The Associated Press pioneered Web videos in the mid 2000s when few local news organizations were producing their own. I got a mixed picture from AP executives on where that business now stands.
"Overall it is a great business for us," said Bill Burke, global director of online video products. The AP is selling subscription packages to a U.S. and international clientèle, same as with its news feeds. And the service is investing in several upgrades to the technical quality of produced video and livestreams.
But Burke concedes, "the challenges on monetization is a serious limitation." Ideally "at least 50 to 60 percent of clips would run with ad videos," Burke said, but his research on a range of Web videos (not just AP's) shows that on some sites as few as 5 to 10 percent do. And as with banners and other Web ad formats, many of the placements come from ad networks buying deeply discounted remnant inventory.
Burke's counterpart on the news side, Kevin Roach, said certain kinds of clips do best in viewership. Breaking news video, especially when posted quickly, is good. The stronger the visual element the better. (We spoke on the day of 80-mph windstorms in the West).
And the hot newer category is social/viral, Roach added -- "what everyone is talking about." Both said that YouTube has become one of AP's strongest outlets (even if news is secondary to clips from entertainment programs and cute homemade offerings).
And as my colleagues Regina McCombs and Al Tompkins continue to highlight, there are any number of examples of compelling video and multimedia storytelling.

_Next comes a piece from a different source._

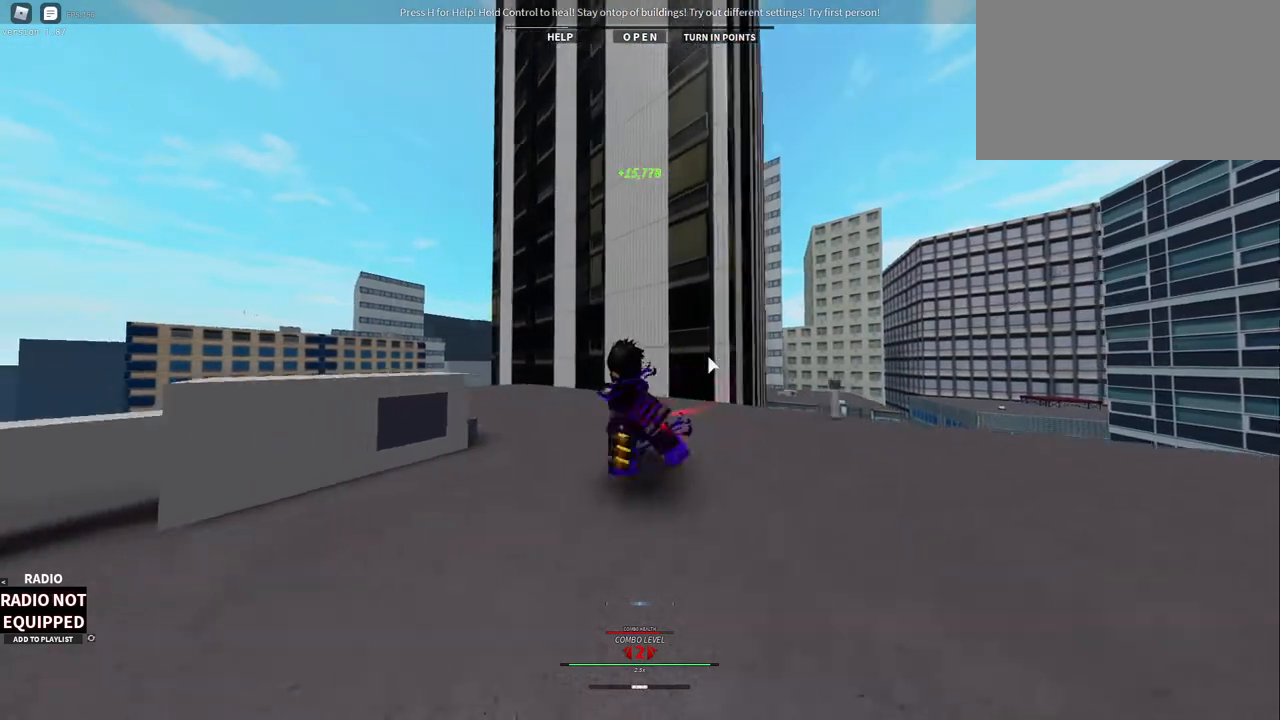
{"keys": [], "mouse": ["right"], "events": [[317, "a", "up"], [467, "w", "up"]]}
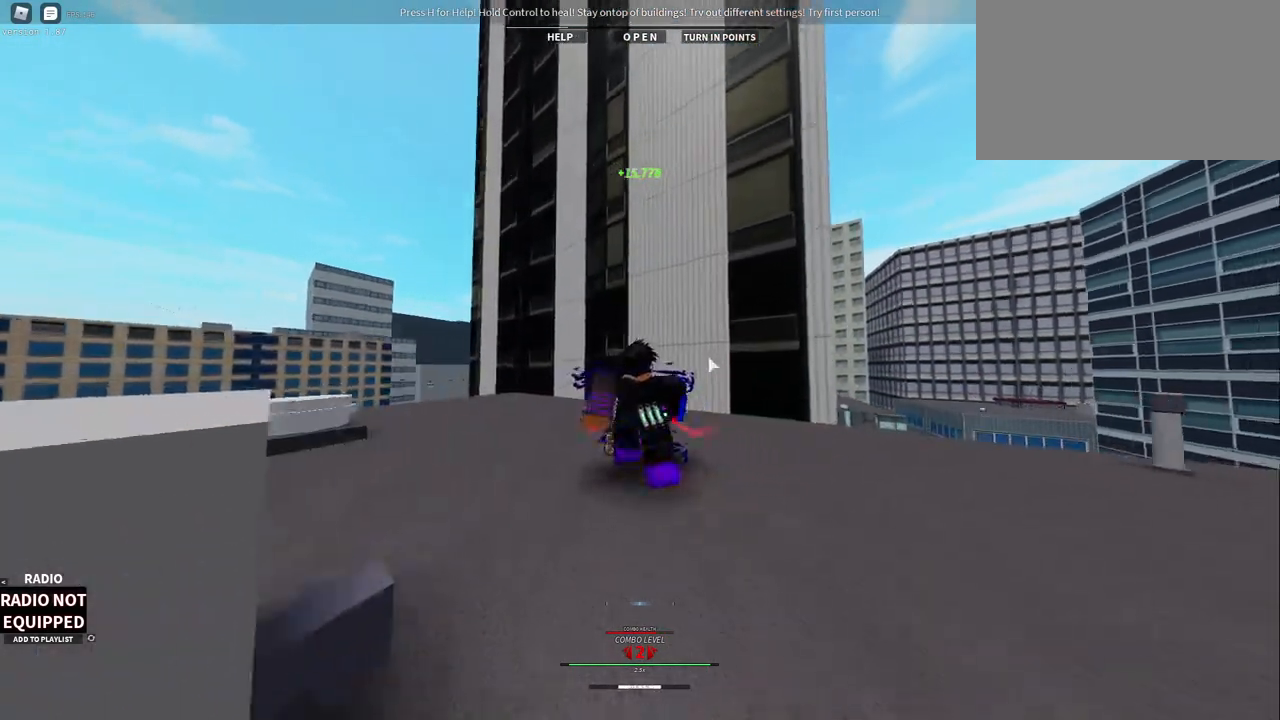
{"keys": ["s"], "mouse": ["wheel", "right"], "events": [[250, "s", "down"], [483, "mouse_wheel", "down"]]}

What to watch for with video ad spending
To my mind, the video advertising story is the legacy media digital challenge in miniature. The biggest players -- CNN, MSNBC, the Today Show -- do fine. But drop down to the middling traffic of a metro paper or local TV site, and the numbers, the mixed demographic of news audiences and soft rates conspire to make a business model that has failed to launch.
I see a potential for mischief in the related but much larger arena of mobile/smart phones. Already mobile news views are on a fast growth curve, sure to continue for at least several years. But will advertising associated with that content keep pace with the flood of search-and-shop apps, freestanding from news content?
That is to be determined and to be contested, but I fear business success for legacy media in the new platform is far from certain.